┌──
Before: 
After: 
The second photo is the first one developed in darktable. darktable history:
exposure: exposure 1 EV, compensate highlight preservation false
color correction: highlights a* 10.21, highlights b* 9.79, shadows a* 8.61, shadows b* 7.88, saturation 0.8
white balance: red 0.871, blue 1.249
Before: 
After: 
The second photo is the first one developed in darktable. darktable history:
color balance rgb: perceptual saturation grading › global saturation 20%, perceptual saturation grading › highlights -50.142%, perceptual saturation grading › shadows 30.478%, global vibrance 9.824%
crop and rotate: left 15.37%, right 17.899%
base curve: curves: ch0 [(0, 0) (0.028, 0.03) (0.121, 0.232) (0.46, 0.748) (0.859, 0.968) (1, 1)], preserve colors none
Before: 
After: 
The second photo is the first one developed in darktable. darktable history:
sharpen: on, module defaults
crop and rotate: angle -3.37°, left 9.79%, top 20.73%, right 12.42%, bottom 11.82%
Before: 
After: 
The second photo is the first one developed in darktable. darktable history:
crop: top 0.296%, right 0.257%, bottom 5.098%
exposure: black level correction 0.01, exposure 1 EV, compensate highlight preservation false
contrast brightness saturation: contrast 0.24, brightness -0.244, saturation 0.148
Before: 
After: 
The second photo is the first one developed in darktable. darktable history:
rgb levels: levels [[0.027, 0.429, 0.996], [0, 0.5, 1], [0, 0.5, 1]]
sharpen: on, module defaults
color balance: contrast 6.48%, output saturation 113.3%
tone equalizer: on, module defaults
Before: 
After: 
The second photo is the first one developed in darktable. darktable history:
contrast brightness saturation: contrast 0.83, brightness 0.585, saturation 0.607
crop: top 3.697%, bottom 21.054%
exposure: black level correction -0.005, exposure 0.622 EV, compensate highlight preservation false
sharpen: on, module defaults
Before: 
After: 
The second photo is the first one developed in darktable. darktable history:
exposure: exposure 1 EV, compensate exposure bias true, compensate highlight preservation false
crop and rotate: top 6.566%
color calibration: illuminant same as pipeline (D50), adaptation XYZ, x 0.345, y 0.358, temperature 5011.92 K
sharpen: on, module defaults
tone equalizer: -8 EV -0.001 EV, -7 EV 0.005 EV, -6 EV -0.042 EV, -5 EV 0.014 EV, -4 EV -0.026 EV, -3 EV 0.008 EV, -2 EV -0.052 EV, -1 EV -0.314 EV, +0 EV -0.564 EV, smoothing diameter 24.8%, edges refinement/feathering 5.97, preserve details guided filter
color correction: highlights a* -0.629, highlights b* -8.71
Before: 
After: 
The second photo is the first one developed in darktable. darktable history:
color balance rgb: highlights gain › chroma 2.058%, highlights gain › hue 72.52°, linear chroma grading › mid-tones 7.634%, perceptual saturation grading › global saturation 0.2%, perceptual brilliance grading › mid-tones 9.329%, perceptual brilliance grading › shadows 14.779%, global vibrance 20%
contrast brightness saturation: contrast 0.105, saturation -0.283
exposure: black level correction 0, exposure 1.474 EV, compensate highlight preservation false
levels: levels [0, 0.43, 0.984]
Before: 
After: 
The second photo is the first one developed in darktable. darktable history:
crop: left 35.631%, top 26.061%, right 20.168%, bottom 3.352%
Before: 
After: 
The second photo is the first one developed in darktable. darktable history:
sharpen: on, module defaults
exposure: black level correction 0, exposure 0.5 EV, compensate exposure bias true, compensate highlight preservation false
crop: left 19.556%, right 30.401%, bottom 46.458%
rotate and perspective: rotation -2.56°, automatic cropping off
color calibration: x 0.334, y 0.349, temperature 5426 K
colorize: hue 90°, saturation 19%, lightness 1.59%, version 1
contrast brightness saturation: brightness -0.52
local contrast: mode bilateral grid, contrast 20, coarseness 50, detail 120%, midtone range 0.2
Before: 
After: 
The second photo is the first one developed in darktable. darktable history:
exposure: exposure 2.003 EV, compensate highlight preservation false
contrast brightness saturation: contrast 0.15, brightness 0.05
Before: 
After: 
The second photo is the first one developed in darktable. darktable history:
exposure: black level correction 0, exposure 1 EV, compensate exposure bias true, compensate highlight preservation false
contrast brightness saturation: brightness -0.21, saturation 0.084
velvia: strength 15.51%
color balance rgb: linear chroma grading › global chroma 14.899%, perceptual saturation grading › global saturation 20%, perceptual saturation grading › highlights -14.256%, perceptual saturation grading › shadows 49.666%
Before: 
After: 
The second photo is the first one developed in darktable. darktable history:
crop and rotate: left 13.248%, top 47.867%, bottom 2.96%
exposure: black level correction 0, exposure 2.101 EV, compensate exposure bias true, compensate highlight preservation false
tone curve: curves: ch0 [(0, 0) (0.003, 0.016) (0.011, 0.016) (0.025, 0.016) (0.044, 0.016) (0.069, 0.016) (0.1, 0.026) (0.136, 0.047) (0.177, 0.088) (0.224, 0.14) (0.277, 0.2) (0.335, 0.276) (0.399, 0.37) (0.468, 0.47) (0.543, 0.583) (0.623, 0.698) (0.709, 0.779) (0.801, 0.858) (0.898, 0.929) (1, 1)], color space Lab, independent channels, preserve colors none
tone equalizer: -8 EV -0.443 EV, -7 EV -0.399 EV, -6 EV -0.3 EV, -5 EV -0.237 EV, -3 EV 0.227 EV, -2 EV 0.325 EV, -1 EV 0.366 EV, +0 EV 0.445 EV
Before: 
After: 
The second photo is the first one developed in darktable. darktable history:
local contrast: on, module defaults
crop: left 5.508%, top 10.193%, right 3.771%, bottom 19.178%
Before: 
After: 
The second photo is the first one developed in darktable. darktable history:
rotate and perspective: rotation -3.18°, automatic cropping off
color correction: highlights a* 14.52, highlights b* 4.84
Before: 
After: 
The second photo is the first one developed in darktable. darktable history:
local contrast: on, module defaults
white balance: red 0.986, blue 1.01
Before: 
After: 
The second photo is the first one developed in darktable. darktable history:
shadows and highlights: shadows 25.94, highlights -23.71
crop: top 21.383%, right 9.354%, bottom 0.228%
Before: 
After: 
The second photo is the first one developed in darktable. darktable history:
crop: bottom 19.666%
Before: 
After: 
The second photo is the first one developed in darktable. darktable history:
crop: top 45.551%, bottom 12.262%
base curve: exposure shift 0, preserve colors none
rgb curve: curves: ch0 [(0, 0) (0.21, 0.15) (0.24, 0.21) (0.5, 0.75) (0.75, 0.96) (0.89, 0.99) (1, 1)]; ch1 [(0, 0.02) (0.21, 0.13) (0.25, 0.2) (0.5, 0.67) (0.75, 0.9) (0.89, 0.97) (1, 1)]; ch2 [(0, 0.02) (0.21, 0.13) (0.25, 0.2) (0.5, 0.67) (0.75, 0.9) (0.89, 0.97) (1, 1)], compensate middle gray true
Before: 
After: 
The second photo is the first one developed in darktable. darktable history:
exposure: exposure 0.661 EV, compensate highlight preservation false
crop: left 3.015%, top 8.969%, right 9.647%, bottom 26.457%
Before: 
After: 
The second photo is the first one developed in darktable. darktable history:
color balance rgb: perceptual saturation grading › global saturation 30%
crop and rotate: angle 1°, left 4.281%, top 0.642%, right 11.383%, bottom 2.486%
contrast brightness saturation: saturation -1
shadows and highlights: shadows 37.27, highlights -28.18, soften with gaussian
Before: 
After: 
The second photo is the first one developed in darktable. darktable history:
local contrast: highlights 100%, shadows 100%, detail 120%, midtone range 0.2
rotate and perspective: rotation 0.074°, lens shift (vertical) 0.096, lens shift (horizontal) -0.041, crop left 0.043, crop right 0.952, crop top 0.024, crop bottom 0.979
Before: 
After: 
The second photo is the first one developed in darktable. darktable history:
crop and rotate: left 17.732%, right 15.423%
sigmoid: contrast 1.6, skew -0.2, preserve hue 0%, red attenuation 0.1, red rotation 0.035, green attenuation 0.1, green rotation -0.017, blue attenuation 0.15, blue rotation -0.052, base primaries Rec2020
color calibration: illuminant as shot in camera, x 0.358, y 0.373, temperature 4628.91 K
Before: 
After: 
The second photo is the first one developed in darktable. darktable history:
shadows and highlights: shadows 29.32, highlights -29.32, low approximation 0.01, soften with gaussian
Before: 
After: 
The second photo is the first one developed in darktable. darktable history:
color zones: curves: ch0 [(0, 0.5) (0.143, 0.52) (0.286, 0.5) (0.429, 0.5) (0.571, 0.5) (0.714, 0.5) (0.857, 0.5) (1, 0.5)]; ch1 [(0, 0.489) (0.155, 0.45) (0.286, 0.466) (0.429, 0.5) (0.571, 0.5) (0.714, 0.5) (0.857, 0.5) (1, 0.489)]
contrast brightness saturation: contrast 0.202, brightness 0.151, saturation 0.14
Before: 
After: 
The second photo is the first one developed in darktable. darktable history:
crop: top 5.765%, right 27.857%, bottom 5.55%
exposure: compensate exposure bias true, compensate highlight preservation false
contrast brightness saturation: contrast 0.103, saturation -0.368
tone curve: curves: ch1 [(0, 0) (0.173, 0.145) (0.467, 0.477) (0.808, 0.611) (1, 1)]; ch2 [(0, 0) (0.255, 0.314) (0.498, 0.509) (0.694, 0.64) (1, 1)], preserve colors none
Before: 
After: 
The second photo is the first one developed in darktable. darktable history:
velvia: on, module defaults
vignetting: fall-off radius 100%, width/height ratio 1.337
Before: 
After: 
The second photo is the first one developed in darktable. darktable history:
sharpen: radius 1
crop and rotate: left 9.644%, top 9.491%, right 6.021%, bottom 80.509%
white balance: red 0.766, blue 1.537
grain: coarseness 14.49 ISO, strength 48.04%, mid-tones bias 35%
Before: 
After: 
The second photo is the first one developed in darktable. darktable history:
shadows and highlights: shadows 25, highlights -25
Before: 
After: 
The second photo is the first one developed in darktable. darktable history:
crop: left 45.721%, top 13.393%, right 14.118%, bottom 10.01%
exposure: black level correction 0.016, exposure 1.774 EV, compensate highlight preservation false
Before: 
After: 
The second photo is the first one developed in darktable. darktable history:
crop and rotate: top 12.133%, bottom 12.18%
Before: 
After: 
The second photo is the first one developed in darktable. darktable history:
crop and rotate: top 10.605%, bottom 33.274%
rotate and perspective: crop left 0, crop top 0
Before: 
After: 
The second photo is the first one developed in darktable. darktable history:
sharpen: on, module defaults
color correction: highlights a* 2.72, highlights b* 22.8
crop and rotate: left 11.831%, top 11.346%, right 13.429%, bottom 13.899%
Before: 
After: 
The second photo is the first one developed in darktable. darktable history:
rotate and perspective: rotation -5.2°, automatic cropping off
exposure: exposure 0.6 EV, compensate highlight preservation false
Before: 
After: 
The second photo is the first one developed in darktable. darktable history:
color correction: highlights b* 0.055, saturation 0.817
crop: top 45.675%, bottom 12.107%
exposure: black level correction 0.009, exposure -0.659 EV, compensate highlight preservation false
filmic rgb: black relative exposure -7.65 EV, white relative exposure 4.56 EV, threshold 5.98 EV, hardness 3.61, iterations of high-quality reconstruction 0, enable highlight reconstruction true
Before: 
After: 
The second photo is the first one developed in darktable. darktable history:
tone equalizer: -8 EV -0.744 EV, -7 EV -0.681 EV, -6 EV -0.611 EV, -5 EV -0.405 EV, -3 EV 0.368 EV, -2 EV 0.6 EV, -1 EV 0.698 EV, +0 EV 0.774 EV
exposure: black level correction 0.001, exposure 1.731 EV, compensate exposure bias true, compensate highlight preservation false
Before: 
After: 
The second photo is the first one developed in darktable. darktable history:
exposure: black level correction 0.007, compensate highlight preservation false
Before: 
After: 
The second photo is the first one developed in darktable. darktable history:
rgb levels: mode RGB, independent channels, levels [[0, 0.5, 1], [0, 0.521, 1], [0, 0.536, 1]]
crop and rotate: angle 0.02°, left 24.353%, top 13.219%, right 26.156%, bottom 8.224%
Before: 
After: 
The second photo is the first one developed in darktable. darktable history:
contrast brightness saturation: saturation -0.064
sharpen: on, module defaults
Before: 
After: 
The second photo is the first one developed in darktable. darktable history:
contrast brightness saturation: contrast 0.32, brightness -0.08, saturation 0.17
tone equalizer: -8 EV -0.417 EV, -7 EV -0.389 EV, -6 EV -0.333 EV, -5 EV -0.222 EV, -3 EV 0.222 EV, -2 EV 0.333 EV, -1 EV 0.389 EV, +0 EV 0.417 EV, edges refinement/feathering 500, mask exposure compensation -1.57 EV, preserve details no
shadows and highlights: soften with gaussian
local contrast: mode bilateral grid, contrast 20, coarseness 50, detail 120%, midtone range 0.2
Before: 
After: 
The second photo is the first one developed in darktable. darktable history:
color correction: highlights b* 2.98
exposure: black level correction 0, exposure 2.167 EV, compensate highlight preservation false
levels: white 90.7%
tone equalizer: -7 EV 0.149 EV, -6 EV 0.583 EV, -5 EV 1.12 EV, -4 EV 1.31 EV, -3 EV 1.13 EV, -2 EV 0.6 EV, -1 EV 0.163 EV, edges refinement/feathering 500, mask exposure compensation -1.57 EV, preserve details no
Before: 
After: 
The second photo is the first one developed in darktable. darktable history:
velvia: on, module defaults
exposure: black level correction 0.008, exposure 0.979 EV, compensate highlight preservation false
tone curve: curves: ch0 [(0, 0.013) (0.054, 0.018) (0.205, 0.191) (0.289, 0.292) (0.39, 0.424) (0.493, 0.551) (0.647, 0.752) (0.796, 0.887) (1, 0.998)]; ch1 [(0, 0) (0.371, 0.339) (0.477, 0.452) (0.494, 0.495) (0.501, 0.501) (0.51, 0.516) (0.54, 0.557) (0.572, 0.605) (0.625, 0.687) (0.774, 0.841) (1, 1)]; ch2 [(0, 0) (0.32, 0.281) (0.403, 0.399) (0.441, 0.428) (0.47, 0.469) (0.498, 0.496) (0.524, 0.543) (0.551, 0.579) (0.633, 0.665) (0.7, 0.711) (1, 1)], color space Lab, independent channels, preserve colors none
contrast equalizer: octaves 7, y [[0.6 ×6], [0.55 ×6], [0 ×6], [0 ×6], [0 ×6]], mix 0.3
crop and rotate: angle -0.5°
└──
- **What you need to do**: Lay out everything from the start of the records down to the line containing "exposure: exposure 1 EV, compensate highlight" as a Markdown table with columns No. and Line, numbering each row and skipping blank lines.

- **Output for this task**:
| No. | Line |
|---|---|
| 1 | Before:  |
| 2 | After:  |
| 3 | The second photo is the first one developed in darktable. darktable history: |
| 4 | exposure: exposure 1 EV, compensate highlight preservation false |